**What to produce**:
Set every entry down again, unchanged, picture-free.

**Listed records**:

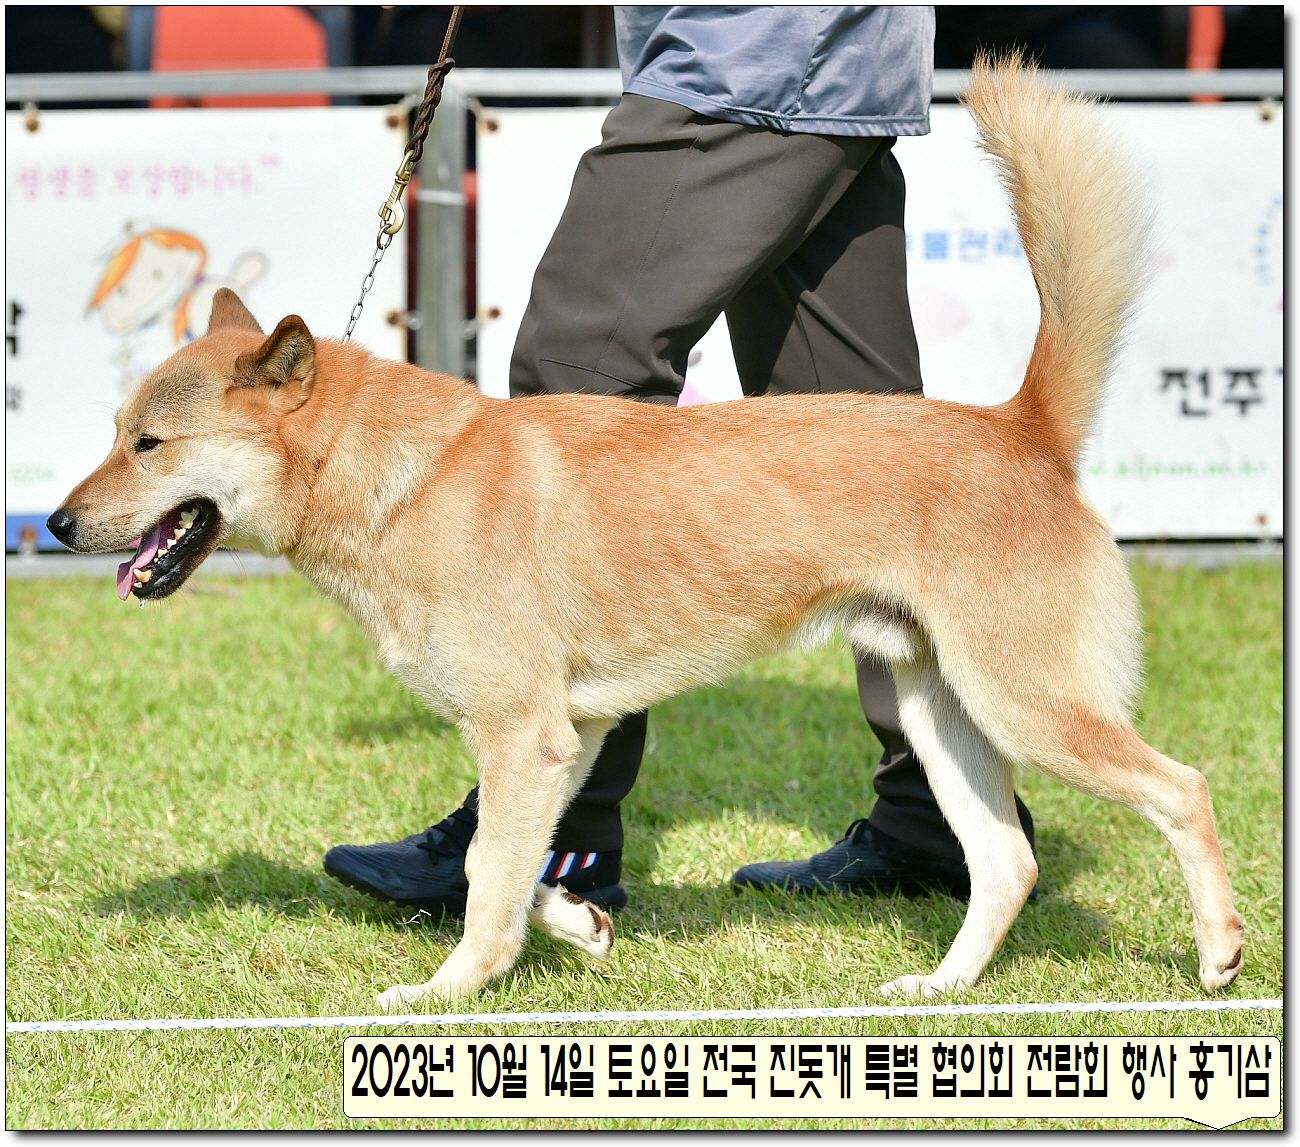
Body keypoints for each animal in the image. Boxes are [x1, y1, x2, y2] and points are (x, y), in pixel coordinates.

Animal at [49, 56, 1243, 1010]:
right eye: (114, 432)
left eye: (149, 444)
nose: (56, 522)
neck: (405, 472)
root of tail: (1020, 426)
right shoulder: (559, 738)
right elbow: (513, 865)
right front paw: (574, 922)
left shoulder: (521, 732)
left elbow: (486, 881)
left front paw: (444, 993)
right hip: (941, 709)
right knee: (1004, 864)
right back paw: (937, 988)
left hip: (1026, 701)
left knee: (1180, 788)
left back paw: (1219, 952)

**Expected output**:
Body keypoints for each animal in the image. Boxes are [x1, y1, x2, y2] and points are (x, y), in pixel coordinates.

Animal at [49, 56, 1243, 1010]:
right eye: (114, 432)
left eye: (149, 444)
nose: (56, 522)
neck: (405, 472)
root of tail: (1020, 426)
right shoulder: (559, 738)
right elbow: (513, 865)
right front paw: (574, 922)
left shoulder: (521, 732)
left elbow: (486, 881)
left front paw: (444, 993)
right hip: (941, 709)
right knee: (1004, 864)
right back paw: (937, 988)
left hip: (1026, 701)
left knee: (1180, 788)
left back paw: (1219, 952)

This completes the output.